In the course of my dissertation research, I stumbled upon the AT&T Laboratories Cambridge database of faces. The database consists of images of 40 distinct subjects, each in 10 different facial positions and expressions. I had been interested in whether a particular statistical model could recover the 'true' partition in these data, or isolate images of distinct subjects, using only the image data. Each image is 92 x 112 pixels in dimension, taking black-and-white integer values in the 8-bit range (0 to 255). Such high-dimensional images (92 x 112 = 10304) are difficult to work with directly. We can look to data-squashing to help here. (Actually, I'm not sure the term 'data-squashing' was intended for methods like PCA, but it seems appropriate to me.)

Principal components analysis (PCA) was used to reduce the dataset dimensionality. PCA finds a linear transformation of high-dimensional data such that most of the data variability is concentrated onto fewer dimensions. An *eigenimage* represents a linear transformation of a 92 x 112 black-and-white image onto a single eigenpixel. The pixels of an eigenimage represent the associated linear coefficients, also called *variable loadings* or *factor loadings*. PCA of the image data results in a collection of eigenimages. The figure above displays the first twenty eigenimages in reading order. Lighter pixels represent increasingly negative variable loadings, and the opposite for darker pixels.

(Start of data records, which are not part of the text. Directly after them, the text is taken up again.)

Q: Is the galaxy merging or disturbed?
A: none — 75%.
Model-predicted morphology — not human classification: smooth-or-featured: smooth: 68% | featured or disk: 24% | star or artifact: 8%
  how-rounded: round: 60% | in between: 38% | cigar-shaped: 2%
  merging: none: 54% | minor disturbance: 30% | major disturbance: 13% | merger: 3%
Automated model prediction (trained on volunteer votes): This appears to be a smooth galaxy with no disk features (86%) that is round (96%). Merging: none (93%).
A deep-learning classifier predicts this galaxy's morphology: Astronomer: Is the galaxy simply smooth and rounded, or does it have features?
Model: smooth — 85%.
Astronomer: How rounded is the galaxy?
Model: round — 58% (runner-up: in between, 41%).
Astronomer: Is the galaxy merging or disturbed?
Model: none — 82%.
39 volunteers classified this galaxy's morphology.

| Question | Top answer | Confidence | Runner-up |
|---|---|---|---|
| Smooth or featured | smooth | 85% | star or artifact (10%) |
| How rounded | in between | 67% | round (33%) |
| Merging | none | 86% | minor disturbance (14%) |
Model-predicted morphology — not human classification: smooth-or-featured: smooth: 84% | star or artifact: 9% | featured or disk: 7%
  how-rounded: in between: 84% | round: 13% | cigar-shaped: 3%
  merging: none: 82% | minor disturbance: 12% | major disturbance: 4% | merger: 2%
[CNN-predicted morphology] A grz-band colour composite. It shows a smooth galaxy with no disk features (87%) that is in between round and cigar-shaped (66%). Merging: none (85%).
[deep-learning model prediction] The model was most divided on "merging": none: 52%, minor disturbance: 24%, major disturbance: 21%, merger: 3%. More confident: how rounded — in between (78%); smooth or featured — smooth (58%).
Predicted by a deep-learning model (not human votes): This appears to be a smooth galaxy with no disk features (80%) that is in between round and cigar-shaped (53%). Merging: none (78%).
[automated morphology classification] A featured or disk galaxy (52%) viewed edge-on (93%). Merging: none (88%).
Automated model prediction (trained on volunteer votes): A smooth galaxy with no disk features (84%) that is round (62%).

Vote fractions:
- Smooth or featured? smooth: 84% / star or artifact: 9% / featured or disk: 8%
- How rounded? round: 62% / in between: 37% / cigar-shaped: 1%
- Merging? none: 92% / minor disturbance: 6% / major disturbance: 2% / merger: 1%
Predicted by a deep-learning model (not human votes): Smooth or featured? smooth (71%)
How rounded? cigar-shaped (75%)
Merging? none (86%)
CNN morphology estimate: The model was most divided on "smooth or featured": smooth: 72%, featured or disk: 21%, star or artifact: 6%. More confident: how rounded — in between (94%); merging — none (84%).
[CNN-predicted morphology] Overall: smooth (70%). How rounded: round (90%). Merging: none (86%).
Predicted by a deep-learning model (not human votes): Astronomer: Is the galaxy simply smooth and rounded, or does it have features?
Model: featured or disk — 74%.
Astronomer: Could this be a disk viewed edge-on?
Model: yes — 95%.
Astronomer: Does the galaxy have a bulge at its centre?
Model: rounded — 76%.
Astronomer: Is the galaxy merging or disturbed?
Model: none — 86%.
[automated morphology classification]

The variance in the original image pixels were well concentrated on the eigenpixels. The twenty eigenpixels represented by the eigenimage rotations account for 70.0% of the total variation. Remarkably, the first three eigenpixels account for 37.4% of the total variability in the database of faces.

These images have an artistic quality, but also yield some understanding in regard to facial recognition. Presumably, the most variable regions of the face are most recognizable. By studying the the most variable linear transformations (*i.e.* the top eigenimages) of the images in the face database, we may infer which regions of the face are most important for face recognition.

For example, the first eigenimage (top left) indicates that the head hair region contributes greatly to the variability in the face dataset. Of course, head hair is easily modified. Hence, this inference may not be useful outside the present context. However, the strategy of isolating sources of variability is amenable to more sophisticated methods for extracting facial features.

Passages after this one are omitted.